The most frequently brought up aspect of trans people competing in sports is that women who have to compete against men identifying as women are at a serious disadvantage thanks to biology, particularly in the realm of collegiate and professional sports where the male athletes competing as women were able to fully go through puberty as men and develop their male musculature.
Such is what turned the Lia Thomas situation into a flashpoint, as Thomas was winning primarily because of an advantage in strength compared to the biological women rather than skill, form, or training.
But the other side of that coin is that if a woman decided to become a man and then competes against men, she’s going to get dominated by them. That flip side of the coin was shown recently with a woman who decided to become a man and went from being an all-American swimmer to toward the bottom of the pack. Here’s what the Daily Wire reported:
An Ivy League women’s All-American swimmer went from pool shark to scrub after identifying as male and joining the men’s team, the opposite of the switch made by Lia Thomas.
Iszac Henig, a senior on the Yale men’s swim team, placed 79th out of 83 at a men’s meet in November after earning All-American plaudits as a junior on the school’s women’s team. But in an op-ed column Henig wrote for the New York Times this week, the 22-year-old athlete, whose breasts were removed, says living as a man makes it all worthwhile.

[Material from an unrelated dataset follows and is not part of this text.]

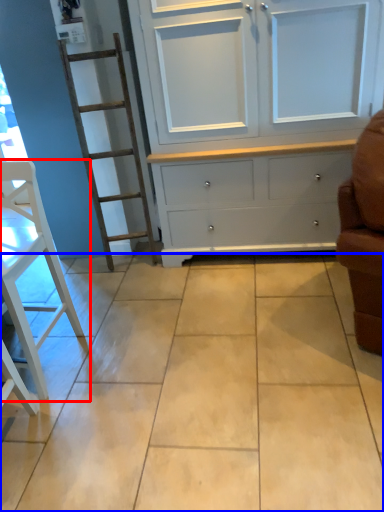
Question: Among these objects, which one is nearest to the camera, furniture (highlighted by a red box) or ceramic tile (highlighted by a blue box)?

Choices:
 (A) furniture
 (B) ceramic tile

Answer: (B)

And not only was Henig All-American, but she also was a star on her high-school swimming team and even tried out, as a woman, for the 2016 Olympics. She was a star. Then she “changed” her gender and biological reality intervened.
The Daily Wire, contrasted Henig’s change in fortunes when switching teams to what happened with Lia Thomas’ mediocre pre-identity change performance and subsequent domination of women’s swimming, saying:
Thomas, on the other hand, was a mediocre competitor on the University of Pennsylvania men’s team before identifying as a female and smashing records while representing the school’s women’s team. Several of Thomas’s teammates and rivals complained that Thomas’s biological advantages made competitions unfair.
Thomas and Henig actually competed against each other early last year, after Henig began identifying as a male but before Henig switched over to the men’s team. Henig bested Thomas in both the 100- and 400-yard freestyle events.
The NCAA, however, has changed the rules regarding when trans-athletes can compete as the gender which they identify as rather than the gender to which they were born, so Henig might not have a long time left swimming as a “scrub,” as the Daily Wire put it, for the men’s team. Henig will, as of now, still be competing on the men’s team for the 2022-23 season.
Still, Henig’s time on the men’s team shows biological reality: women can be great at women’s sports, but in sports in which strength is a pre-requisite, they’ll be at a serious disadvantage when competing against biological men.